If Case Keenum or Jared Goff can provide a reliable output at the position and bring the Rams out of the bottom tier of NFL offenses and Foles struggles in Kansas City, it will help validate that position. Should they struggle as well and / or Foles find success with the Chiefs, it would suggest something more pervasive throughout the Rams organization exists that's holding the Rams' offense back.

5. How are you liking Hard Knocks so far?

TST: Well, I'm obviously biased ... so I'm enjoying the look behind the locker room doors at the players and coaches of the franchise I've followed for 25-ish years. And Hard Knocks is so well done that regardless of the team in question, there's enough entertaining footage and personalities to carry the show in general.

But there's something about the hollowness of the Rams that's making this season different. There's something almost sad about Rams Head Coach Jeff Fisher proclaiming he's not going 7-9, 8-8, or 10-6 (seriously, Jeff Fisher acted mad about the idea of going 10-6 when he hasn't coached a team to a winning record since 2008...).

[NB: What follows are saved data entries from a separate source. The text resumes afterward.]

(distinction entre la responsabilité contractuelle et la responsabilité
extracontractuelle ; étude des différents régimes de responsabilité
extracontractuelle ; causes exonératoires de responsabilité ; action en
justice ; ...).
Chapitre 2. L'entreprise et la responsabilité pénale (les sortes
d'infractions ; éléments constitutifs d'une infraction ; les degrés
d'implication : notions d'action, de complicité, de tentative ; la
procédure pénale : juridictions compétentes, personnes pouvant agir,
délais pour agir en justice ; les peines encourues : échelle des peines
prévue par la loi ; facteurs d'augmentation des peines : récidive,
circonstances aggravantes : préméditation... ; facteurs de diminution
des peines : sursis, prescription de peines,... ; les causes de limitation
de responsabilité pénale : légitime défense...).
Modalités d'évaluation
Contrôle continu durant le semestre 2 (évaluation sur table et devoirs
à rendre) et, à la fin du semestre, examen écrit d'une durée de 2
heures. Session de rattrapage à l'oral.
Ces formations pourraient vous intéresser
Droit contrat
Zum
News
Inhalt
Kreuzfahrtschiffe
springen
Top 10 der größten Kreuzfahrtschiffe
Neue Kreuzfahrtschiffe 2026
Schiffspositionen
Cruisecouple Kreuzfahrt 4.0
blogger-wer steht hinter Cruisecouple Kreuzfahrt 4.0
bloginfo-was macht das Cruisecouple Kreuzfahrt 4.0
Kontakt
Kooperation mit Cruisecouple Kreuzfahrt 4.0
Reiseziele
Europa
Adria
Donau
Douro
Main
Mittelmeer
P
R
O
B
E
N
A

And perhaps it's just my personality, but it pulls at my sympathy strings to see him demand, "I know what I'm doing," since ... yanno ... if you have to say that, it kinda just ... I dunno. There's been something about the show in seasons past where I bought into the idea that these teams were really getting better, or that there was a chance of success being founded in the preseasons the show documented (though perhaps yall's season was the exception...). That just doesn't feel like the case here.

It really seems like the 2016 Los Angeles Rams are just figuring things out. They're figuring out who their quarterback is. They're figuring out how to re-assemble a defense that has lost so many key components. And they're figuring out how all of that fits into the sports landscape of Los Angeles in which, as Rams OL Rodger Saffold said, "If we don't win, they're just gonna go surfing." And to be in that position of "if we don't win," of the uncertainty facing this team in Fisher's and Rams General Manager Les Snead's fifth year in charge of the team just doesn't make sense. So to watch the preseason unfold for a franchise's administration as they feign this weird misplaced certainty is just strange. But I won't lie, I have been entertained by it.

Which maybe is a fitting metaphor for Rams football these last few years. Strange but entertaining.